EXCERPTED RECORDS:
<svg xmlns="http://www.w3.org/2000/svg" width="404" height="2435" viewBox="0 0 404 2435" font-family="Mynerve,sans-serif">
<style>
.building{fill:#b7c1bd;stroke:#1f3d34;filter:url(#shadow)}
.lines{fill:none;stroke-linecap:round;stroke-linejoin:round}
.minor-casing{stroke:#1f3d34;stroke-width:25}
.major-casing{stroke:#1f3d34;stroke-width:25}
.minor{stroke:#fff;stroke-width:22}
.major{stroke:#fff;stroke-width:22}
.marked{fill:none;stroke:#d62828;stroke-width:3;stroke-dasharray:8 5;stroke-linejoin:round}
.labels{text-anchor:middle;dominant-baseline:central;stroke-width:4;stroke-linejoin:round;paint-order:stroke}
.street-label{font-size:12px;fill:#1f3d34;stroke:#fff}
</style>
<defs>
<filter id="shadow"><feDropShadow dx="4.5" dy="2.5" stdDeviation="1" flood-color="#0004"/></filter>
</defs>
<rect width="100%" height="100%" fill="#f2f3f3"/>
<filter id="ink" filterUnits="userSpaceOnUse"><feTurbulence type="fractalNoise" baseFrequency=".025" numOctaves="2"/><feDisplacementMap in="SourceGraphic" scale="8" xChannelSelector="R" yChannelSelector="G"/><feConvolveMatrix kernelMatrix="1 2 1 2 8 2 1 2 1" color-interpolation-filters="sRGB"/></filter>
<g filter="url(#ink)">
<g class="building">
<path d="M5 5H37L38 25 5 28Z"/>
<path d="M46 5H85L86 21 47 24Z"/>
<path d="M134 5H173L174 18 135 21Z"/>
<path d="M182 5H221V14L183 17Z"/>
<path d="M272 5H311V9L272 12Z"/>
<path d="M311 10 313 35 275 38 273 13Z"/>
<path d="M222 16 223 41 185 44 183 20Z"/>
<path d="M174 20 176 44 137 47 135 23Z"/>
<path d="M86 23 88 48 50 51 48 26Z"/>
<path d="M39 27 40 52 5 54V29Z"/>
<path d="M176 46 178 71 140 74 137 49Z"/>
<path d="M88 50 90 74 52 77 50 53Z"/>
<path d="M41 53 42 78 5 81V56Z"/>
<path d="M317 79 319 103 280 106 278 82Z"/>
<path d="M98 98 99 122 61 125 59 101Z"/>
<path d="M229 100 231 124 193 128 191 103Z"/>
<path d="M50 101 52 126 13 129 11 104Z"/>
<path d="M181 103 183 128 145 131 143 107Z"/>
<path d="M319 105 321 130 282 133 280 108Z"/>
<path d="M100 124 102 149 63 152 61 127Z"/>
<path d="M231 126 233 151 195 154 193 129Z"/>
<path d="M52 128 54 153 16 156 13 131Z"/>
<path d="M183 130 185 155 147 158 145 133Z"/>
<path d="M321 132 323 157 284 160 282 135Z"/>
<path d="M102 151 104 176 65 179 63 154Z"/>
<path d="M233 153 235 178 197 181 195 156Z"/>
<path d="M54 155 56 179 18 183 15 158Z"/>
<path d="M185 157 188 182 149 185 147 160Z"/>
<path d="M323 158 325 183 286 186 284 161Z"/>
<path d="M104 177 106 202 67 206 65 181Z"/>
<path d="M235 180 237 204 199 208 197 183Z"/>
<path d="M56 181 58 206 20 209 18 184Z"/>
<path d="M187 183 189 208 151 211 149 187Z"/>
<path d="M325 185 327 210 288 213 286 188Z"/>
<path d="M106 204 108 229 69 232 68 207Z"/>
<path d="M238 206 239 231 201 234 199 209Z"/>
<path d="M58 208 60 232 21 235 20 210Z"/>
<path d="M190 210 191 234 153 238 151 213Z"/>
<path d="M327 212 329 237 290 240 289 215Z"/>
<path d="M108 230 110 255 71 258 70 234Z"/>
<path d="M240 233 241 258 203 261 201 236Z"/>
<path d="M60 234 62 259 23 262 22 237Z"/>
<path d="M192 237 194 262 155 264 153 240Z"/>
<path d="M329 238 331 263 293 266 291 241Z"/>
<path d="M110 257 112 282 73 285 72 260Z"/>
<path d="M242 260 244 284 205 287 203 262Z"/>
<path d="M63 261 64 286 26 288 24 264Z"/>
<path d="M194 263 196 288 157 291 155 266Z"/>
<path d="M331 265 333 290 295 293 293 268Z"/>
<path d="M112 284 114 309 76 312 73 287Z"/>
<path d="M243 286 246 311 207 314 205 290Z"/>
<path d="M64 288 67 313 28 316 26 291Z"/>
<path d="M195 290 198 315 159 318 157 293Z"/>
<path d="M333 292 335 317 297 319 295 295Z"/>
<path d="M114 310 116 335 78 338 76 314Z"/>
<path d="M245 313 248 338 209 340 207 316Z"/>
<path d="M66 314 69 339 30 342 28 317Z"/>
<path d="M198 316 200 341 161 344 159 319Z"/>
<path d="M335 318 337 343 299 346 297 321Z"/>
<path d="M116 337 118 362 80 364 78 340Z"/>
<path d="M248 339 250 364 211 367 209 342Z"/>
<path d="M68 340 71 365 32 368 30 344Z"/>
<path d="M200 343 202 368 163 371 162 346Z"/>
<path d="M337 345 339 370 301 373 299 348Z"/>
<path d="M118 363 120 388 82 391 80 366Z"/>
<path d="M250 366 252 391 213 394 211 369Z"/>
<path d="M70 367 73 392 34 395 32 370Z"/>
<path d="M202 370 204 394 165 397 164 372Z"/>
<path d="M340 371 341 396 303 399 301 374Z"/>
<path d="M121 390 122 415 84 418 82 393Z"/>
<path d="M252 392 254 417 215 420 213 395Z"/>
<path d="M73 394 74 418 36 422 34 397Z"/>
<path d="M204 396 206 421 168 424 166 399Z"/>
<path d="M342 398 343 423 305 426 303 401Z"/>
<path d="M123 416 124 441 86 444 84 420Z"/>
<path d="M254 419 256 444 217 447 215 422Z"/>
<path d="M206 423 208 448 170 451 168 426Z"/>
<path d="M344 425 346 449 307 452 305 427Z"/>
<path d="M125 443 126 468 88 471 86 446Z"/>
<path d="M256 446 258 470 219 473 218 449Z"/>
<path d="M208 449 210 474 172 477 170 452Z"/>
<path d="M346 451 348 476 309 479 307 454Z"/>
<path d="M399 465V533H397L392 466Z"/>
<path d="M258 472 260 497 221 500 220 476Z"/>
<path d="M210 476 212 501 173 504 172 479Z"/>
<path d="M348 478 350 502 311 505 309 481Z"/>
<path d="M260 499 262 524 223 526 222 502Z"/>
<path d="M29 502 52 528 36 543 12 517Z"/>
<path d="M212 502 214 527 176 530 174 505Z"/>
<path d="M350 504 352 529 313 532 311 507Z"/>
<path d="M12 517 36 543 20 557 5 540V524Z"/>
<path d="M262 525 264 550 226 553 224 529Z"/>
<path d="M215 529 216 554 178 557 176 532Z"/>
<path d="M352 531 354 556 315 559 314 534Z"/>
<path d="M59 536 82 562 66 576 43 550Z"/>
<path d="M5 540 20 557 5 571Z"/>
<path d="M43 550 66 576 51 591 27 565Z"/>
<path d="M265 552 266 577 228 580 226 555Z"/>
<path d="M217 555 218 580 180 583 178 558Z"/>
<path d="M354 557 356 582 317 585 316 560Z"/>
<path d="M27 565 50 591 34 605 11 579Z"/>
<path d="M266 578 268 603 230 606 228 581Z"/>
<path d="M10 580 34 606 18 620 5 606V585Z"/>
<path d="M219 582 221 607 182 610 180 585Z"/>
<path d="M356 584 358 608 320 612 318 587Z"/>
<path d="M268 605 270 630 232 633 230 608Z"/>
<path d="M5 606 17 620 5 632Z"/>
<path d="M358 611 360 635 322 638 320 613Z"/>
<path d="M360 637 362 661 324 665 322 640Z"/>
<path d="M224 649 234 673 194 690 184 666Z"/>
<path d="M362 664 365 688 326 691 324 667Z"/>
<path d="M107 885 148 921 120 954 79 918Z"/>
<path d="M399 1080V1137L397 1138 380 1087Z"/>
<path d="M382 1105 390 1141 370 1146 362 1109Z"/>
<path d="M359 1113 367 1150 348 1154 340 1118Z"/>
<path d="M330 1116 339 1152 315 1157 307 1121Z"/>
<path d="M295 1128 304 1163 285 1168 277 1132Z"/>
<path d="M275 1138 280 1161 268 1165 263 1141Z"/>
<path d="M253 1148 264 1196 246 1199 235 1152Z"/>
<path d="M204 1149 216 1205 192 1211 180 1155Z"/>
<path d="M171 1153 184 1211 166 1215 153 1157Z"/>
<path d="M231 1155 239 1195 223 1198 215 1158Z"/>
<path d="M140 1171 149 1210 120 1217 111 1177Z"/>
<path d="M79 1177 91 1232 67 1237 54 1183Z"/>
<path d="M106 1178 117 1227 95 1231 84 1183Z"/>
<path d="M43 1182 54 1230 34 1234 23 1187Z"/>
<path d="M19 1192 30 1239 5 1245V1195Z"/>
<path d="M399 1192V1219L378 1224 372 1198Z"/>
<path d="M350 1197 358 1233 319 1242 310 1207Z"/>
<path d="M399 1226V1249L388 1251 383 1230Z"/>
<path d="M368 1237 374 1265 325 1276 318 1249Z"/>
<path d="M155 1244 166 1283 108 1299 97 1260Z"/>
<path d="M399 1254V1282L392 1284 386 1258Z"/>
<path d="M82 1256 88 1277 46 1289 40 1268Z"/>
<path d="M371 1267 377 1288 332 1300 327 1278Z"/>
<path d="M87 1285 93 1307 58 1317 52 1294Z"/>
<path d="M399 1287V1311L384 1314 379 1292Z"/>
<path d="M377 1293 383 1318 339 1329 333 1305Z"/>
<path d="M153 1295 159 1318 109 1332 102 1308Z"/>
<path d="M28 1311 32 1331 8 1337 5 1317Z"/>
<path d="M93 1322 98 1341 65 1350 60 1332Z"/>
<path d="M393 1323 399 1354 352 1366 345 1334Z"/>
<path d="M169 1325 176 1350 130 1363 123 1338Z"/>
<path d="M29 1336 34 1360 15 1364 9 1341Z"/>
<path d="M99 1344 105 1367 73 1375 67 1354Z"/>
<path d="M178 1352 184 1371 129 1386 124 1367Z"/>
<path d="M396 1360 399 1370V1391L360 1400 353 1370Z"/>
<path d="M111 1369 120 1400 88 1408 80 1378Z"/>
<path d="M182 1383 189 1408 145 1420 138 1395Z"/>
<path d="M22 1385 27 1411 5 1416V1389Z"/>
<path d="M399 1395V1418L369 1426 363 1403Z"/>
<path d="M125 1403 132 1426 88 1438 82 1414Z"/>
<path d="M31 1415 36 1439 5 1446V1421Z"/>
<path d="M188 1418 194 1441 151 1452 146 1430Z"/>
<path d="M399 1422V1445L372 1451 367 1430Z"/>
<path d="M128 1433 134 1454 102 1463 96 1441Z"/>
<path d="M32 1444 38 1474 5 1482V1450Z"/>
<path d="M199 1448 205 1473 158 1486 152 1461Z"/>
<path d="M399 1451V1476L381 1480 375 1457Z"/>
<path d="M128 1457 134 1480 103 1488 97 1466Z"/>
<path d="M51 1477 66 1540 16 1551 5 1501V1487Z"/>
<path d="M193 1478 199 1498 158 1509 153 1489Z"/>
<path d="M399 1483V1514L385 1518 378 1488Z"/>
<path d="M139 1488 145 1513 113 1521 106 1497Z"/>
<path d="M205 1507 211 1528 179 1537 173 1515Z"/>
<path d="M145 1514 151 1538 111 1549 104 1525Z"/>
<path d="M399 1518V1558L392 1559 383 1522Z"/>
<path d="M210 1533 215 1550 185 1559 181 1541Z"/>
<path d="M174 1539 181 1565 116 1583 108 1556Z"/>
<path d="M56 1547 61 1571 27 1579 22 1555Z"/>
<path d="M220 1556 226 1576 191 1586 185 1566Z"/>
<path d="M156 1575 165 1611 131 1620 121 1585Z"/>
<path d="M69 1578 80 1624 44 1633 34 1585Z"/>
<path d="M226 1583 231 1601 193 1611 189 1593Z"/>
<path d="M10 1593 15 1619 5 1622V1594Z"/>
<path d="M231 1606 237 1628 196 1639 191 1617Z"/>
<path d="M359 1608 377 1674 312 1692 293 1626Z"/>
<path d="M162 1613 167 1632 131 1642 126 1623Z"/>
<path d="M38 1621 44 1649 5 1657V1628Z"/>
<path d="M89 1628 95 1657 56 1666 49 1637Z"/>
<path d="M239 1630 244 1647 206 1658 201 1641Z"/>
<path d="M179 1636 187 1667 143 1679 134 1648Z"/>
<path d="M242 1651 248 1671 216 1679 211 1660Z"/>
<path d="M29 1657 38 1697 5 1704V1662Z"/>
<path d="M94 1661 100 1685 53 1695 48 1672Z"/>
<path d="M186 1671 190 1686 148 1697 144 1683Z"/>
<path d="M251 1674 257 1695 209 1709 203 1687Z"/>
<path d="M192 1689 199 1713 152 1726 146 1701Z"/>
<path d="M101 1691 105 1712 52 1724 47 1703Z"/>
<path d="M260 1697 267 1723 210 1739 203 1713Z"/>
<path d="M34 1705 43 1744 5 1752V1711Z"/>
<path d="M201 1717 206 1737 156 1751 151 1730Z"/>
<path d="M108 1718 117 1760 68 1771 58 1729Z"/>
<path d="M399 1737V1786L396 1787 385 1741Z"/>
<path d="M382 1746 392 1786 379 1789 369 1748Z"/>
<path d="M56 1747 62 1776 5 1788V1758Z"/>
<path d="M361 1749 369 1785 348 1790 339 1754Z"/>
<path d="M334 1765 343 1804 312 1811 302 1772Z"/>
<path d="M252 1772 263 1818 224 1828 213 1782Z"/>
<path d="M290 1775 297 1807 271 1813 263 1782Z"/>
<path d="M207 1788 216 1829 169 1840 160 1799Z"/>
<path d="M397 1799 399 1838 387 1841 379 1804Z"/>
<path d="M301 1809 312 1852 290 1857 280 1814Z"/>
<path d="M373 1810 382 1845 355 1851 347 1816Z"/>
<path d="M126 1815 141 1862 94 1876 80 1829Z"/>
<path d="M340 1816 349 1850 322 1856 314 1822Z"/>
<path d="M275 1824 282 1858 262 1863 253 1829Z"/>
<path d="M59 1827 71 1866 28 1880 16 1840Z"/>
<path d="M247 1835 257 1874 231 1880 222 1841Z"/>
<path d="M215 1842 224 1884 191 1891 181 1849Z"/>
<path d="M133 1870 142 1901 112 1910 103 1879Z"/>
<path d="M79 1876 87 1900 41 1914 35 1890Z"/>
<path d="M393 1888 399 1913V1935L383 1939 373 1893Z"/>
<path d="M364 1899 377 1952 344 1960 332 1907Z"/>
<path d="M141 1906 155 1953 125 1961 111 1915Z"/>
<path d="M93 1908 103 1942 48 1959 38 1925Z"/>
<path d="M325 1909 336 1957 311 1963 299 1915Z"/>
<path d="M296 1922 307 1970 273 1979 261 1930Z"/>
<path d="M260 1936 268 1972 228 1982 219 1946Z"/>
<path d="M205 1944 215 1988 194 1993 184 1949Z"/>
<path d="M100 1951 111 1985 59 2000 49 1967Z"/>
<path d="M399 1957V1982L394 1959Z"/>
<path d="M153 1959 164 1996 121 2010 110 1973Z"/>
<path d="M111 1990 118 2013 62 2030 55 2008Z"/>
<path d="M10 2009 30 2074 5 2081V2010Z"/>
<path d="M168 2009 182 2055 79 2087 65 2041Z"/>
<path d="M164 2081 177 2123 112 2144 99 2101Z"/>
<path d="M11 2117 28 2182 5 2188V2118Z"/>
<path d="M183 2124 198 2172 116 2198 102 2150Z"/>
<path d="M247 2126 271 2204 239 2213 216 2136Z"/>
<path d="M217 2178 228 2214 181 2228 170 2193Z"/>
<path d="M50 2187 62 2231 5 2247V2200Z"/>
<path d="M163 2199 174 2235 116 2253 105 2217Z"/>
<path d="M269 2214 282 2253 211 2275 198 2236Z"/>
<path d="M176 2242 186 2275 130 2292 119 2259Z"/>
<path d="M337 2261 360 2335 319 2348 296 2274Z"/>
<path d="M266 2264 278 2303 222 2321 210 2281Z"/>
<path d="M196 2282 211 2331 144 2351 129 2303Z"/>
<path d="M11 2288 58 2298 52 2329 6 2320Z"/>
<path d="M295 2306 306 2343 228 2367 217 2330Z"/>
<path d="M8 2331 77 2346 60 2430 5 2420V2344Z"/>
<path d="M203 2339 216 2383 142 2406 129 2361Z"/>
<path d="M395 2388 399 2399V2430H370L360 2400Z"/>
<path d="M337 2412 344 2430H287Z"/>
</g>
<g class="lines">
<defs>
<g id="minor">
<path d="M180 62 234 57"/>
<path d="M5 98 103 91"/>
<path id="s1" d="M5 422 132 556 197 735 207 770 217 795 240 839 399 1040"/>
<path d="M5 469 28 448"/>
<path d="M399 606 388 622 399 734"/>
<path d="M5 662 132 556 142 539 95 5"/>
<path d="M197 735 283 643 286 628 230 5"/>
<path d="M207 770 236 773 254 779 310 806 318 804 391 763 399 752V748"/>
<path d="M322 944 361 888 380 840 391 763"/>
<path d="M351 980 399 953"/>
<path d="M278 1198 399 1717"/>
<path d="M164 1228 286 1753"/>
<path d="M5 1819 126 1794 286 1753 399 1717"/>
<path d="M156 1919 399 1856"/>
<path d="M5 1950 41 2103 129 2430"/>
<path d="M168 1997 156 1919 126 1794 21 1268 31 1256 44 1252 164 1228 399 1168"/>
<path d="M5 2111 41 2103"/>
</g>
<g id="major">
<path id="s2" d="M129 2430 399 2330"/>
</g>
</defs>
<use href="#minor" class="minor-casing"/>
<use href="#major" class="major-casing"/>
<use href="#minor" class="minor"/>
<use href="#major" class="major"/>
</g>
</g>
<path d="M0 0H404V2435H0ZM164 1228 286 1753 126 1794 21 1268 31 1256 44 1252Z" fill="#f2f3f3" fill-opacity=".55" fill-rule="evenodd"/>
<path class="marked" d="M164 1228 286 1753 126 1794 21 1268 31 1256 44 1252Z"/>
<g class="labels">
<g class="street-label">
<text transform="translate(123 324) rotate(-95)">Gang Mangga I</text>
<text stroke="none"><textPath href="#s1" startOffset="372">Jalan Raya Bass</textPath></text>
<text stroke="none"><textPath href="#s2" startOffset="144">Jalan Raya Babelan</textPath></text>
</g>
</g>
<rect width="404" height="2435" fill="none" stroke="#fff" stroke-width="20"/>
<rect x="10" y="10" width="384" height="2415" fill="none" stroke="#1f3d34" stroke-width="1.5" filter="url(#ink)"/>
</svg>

EXERCISE PROMPT:
Scan the listing for "casing" and copy out each line that has it.

SOLUTION FOR THIS EXERCISE:
.minor-casing{stroke:#1f3d34;stroke-width:25}
.major-casing{stroke:#1f3d34;stroke-width:25}
<use href="#minor" class="minor-casing"/>
<use href="#major" class="major-casing"/>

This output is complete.